Anthony Hilliard

No. 3 – Club Malvin
- Position: Shooting guard / small forward
- League: Liga Uruguaya de Básquetbol

Personal information
- Born: June 28, 1986 (age 40) Fayetteville, North Carolina, U.S.
- Listed height: 195 cm (6 ft 5 in)
- Listed weight: 92 kg (203 lb)

Career information
- High school: Seventy-First (Fayetteville, North Carolina)
- College: Elizabeth City State (2005–2009)
- NBA draft: 2009: undrafted
- Playing career: 2009–present

Career history
- 2009–2010: Verviers-Pepinster
- 2010–2011: Okapi Aalstar
- 2011–2012: Artland Dragons
- 2012–2014: Antibes Sharks
- 2014–2015: Bisons Loimaa
- 2015–2016: Tsmoki-Minsk
- 2016: Maccabi Rishon LeZion
- 2017–2018: Enisey
- 2018–2019: Le Portel
- 2019–2020: Champville
- 2020: Benfica
- 2021: Kauhajoki Karhu
- 2021–present: Malvín
- 2022–2023: Taranaki Airs
- 2023: Urunday Universitario
- 2024: Oberá Tenis Club
- 2024: Sayago

Career highlights
- Uruguay Metro League champion (2023); Belarusian League champion (2016); Belarusian Cup winner (2016); French League Pro B champion (2013); NZNBL All-Star Five (2022); NZNBL scoring champion (2022); 2× CIAA Player of the Year (2008, 2009); 2× All-CIAA Team (2008, 2009); CIAA Tournament MVP (2007); CIAA All-Rookie Team (2006);

= Anthony Hilliard =

American basketball player (born 1986)

Anthony Montrel Hilliard (born June 28, 1986) is an American professional basketball player.

==College career==
Hilliard played four years of college basketball for the Elizabeth City State Vikings between 2005 and 2009, where he was named the CIAA Player of the Year in 2008 and 2009.

==Professional career==
Hilliard played his first two professional seasons in Belgium for Verviers-Pepinster (2009–10) and Okapi Aalstar (2010–11). In 2011–12, he played in Germany for the Artland Dragons. Between 2012 and 2014, he played in France for Antibes Sharks. He then played in Finland for Bisons Loimaa in 2014–15 and in Belarus for Tsmoki-Minsk in 2015–16. He won a championship in 2016 in the Belarus Premier League.

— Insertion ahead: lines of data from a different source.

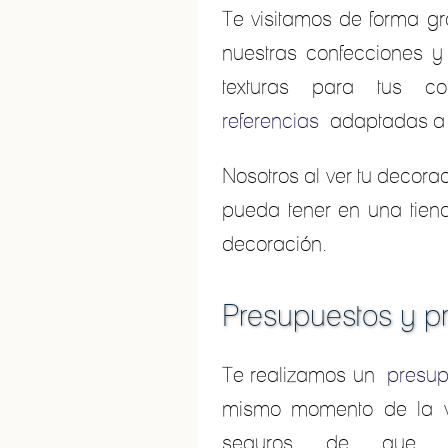
Te visitamos de forma gr
nuestras confecciones y
texturas para tus 
referencias
adaptadas a to
Nosotros al ver tu decora
pueda tener en una tien
decoración.
Presupuestos y pr
Te realizamos un
presup
mismo momento de la vi
seguros de que 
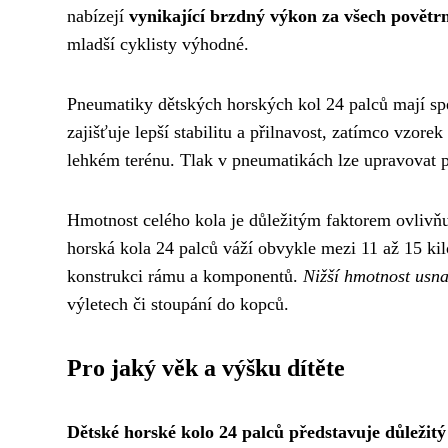
nabízejí
vynikající brzdný výkon za všech povět
mladší cyklisty výhodné.
Pneumatiky dětských horských kol 24 palců mají spe
zajišťuje lepší stabilitu a přilnavost, zatímco vzor
lehkém terénu. Tlak v pneumatikách lze upravovat p
Hmotnost celého kola je důležitým faktorem ovlivňuj
horská kola 24 palců váží obvykle mezi 11 až 15 kil
konstrukci rámu a komponentů.
Nižší hmotnost usn
výletech či stoupání do kopců.
Pro jaký věk a výšku dítěte
Dětské horské kolo 24 palců představuje důležit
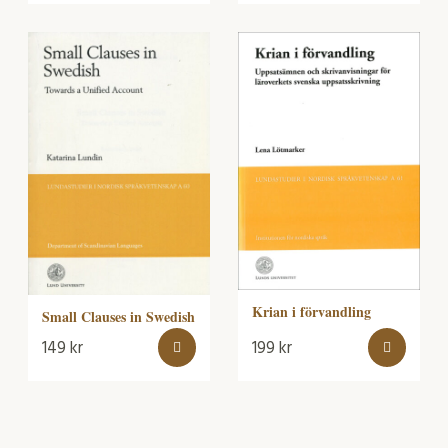
Krian i förvandling
Small Clauses in Swedish
149
kr
199
kr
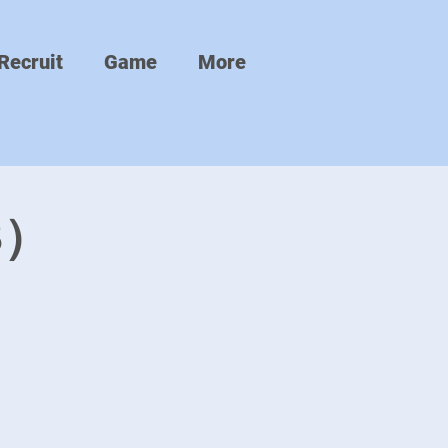
Recruit
Game
More
8）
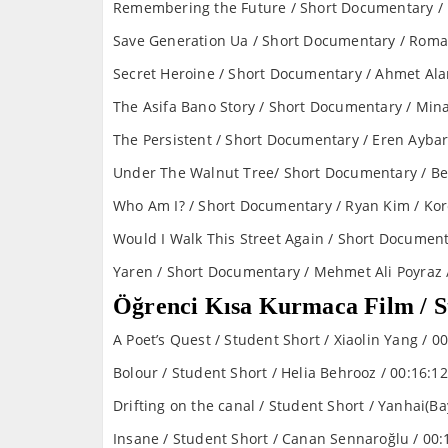
Remembering the Future / Short Documentar
Save Generation Ua / Short Documentary / Roma
Secret Heroine / Short Documentary / Ahmet Ala
The Asifa Bano Story / Short Documentary / Mina I
The Persistent / Short Documentary / Eren Aybar
Under The Walnut Tree/ Short Documentary / Be
Who Am I? / Short Documentary / Ryan Kim / Ko
Would I Walk This Street Again / Short Document
Yaren / Short Documentary / Mehmet Ali Poyraz 
Öğrenci Kısa Kurmaca Film / S
A Poet’s Quest / Student Short / Xiaolin Yang / 0
Bolour / Student Short / Helia Behrooz / 00:16:12
Drifting on the canal / Student Short / Yanhai(Ba
Insane / Student Short / Canan Sennaroğlu / 00:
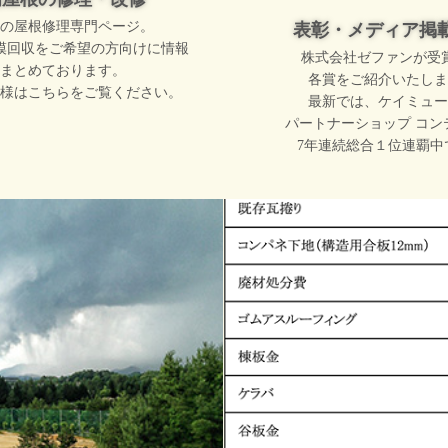
の屋根修理専門ページ。
表彰・メディア掲
模回収をご希望の方向けに情報
株式会社ゼファンが受
まとめております。
各賞をご紹介いたしま
様はこちらをご覧ください。
最新では、ケイミュー
パートナーショップ コン
7年連続総合１位連覇中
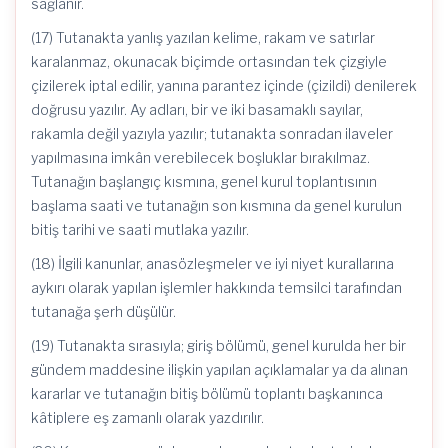
sağlanır.
(17) Tutanakta yanlış yazılan kelime, rakam ve satırlar
karalanmaz, okunacak biçimde ortasından tek çizgiyle
çizilerek iptal edilir, yanına parantez içinde (çizildi) denilerek
doğrusu yazılır. Ay adları, bir ve iki basamaklı sayılar,
rakamla değil yazıyla yazılır; tutanakta sonradan ilaveler
yapılmasına imkân verebilecek boşluklar bırakılmaz.
Tutanağın başlangıç kısmına, genel kurul toplantısının
başlama saati ve tutanağın son kısmına da genel kurulun
bitiş tarihi ve saati mutlaka yazılır.
(18) İlgili kanunlar, anasözleşmeler ve iyi niyet kurallarına
aykırı olarak yapılan işlemler hakkında temsilci tarafından
tutanağa şerh düşülür.
(19) Tutanakta sırasıyla; giriş bölümü, genel kurulda her bir
gündem maddesine ilişkin yapılan açıklamalar ya da alınan
kararlar ve tutanağın bitiş bölümü toplantı başkanınca
kâtiplere eş zamanlı olarak yazdırılır.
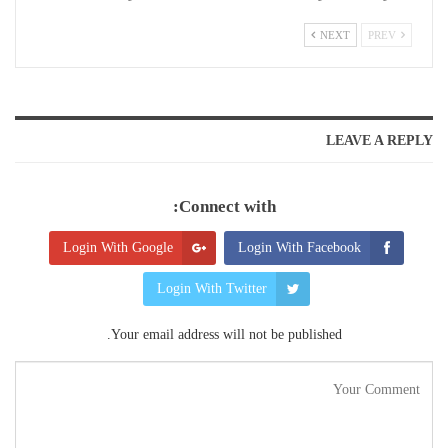
NEXT
PREV
LEAVE A REPLY
Connect with:
Login With Google
Login With Facebook
Login With Twitter
Your email address will not be published.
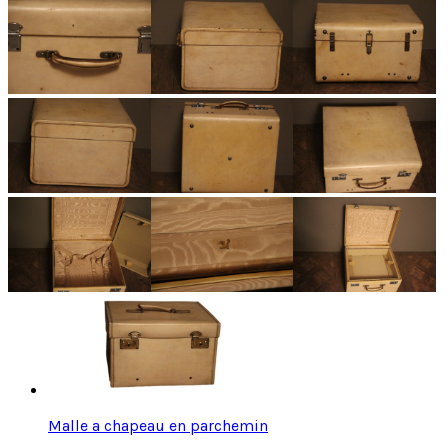
Malle a chapeau en parchemin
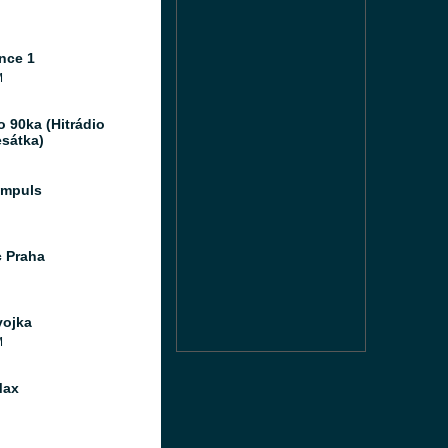
nce 1
M
o 90ka (Hitrádio
sátka)
Impuls
c Praha
ojka
M
Max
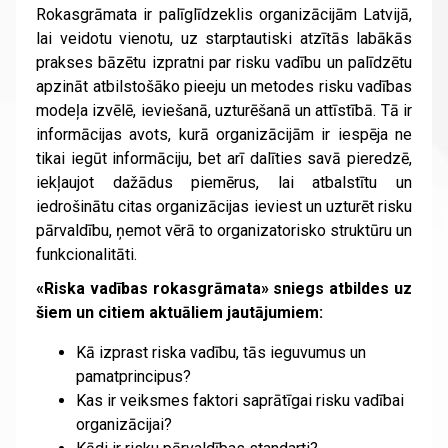
Rokasgrāmata ir palīglīdzeklis organizācijām Latvijā,
lai veidotu vienotu, uz starptautiski atzītās labākās
prakses bāzētu izpratni par risku vadību un palīdzētu
apzināt atbilstošāko pieeju un metodes risku vadības
modeļa izvēlē, ieviešanā, uzturēšanā un attīstībā. Tā ir
informācijas avots, kurā organizācijām ir iespēja ne
tikai iegūt informāciju, bet arī dalīties savā pieredzē,
iekļaujot dažādus piemērus, lai atbalstītu un
iedrošinātu citas organizācijas ieviest un uzturēt risku
pārvaldību, ņemot vērā to organizatorisko struktūru un
funkcionalitāti.
«Riska vadības rokasgrāmata» sniegs atbildes uz
šiem un citiem aktuāliem jautājumiem:
Kā izprast riska vadību, tās ieguvumus un
pamatprincipus?
Kas ir veiksmes faktori saprātīgai risku vadībai
organizācijai?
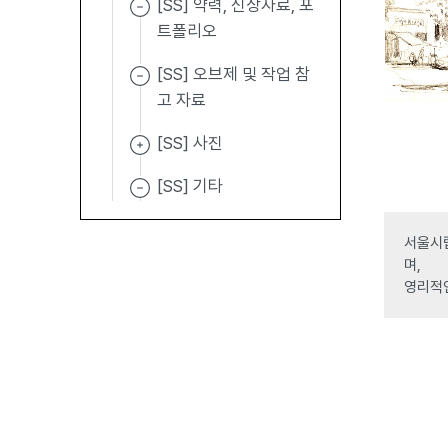
[SS] 약력, 신상자료, 포
트폴리오
[SS] 오브제 및 작업 참
고 자료
[SS] 사진
[SS] 기타
서울시립
며,
영리적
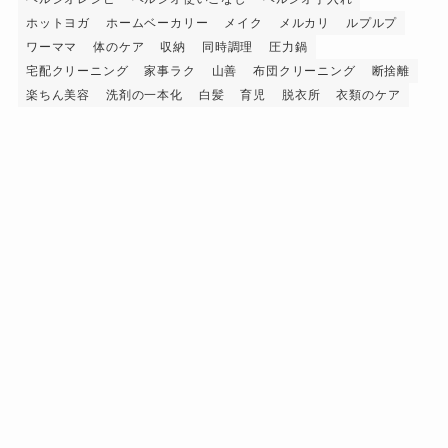
ホットヨガ
ホームベーカリー
メイク
メルカリ
ルプルプ
ワーママ
体のケア
収納
同時調理
圧力鍋
宅配クリーニング
家事ラク
山善
布団クリーニング
断捨離
楽ちん美容
洗剤の一本化
白髪
育児
脱衣所
衣類のケア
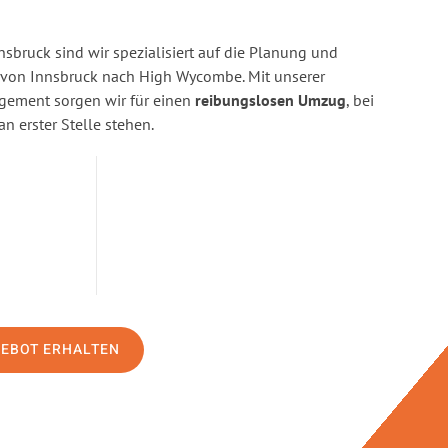
sbruck sind wir spezialisiert auf die Planung und
on Innsbruck nach High Wycombe. Mit unserer
gement sorgen wir für einen
reibungslosen Umzug
, bei
n erster Stelle stehen.
GEBOT ERHALTEN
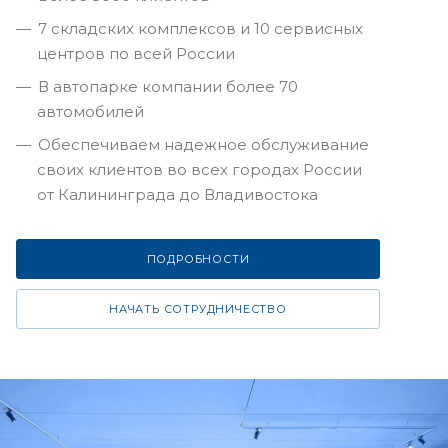
7 складских комплексов и 10 сервисных
центров по всей России
В автопарке компании более 70
автомобилей
Обеспечиваем надежное обслуживание
своих клиентов во всех городах России
от Калининграда до Владивостока
ПОДРОБНОСТИ
НАЧАТЬ СОТРУДНИЧЕСТВО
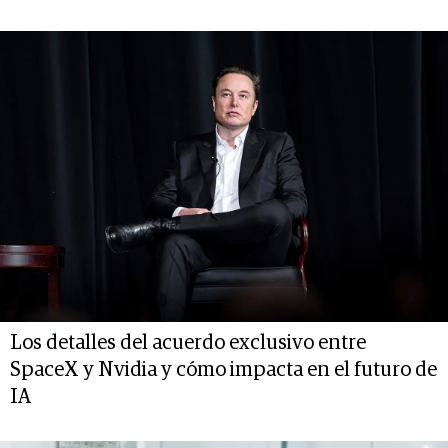
Los detalles del acuerdo exclusivo entre
SpaceX y Nvidia y cómo impacta en el futuro de
IA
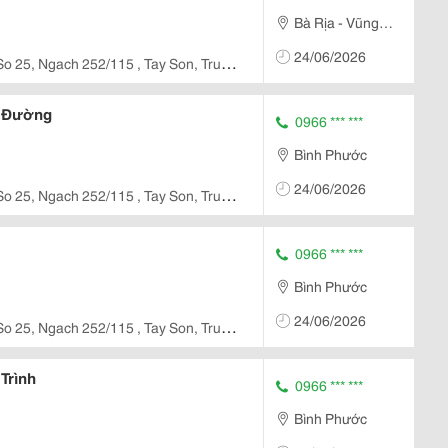
Bà Rịa - Vũng
Tàu
24/06/2026
So 25, Ngach 252/115 , Tay Son, Trung
g Đường
0966 *** ***
Bình Phước
24/06/2026
So 25, Ngach 252/115 , Tay Son, Trung
0966 *** ***
Bình Phước
24/06/2026
So 25, Ngach 252/115 , Tay Son, Trung
Trình
0966 *** ***
Bình Phước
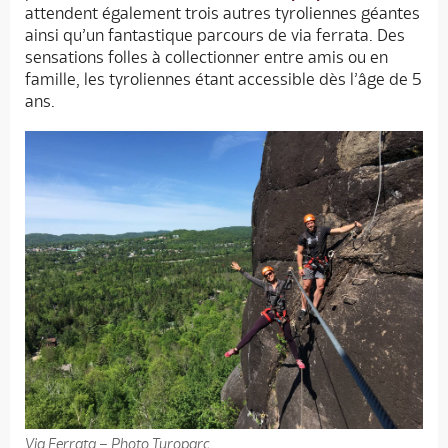
attendent également trois autres tyroliennes géantes
ainsi qu’un fantastique parcours de via ferrata. Des
sensations folles à collectionner entre amis ou en
famille, les tyroliennes étant accessible dès l’âge de 5
ans.
Via Ferrata – Photo Tyroparc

Hilliard started the 2016–17 season in Israel for Maccabi Rishon LeZion before joining Enisey in January 2017. He continued with Enisey for the 2017–18 season. He returned to France for the 2018–19 season to play for Le Portel.

On August 27, 2019, Hilliard signed with Champville SC in the Lebanese Basketball League. In January 2020, he moved to Portugal to play for Benfica.

In February 2021, Hilliard returned to Finland to play out the 2020–21 season with Kauhajoki Karhu. For the 2021–22 season, he played for Malvín of the Liga Uruguaya de Básquetbol (LUB) in Uruguay.

On May 20, 2022, Hilliard signed with the Taranaki Airs for the rest of the 2022 New Zealand NBL season. In 15 games, he averaged 26.3 points, 5.9 rebounds and 3.6 assists per game.

Hilliard returned to Malvín in Uruguay for the 2022–23 season. He re-joined the Taranaki Airs for the 2023 New Zealand NBL season.

In July 2023, Hilliard joined Urunday Universitario of the Uruguay Metropolitan League. He returned to Malvín for the 2023–24 LUB season.

In May 2024, Hilliard joined Oberá Tenis Club of the La Liga in Argentina. After six games, he joined Sayago of the Uruguay Metropolitan League. He returned to Malvín for the 2024–25 LUB season.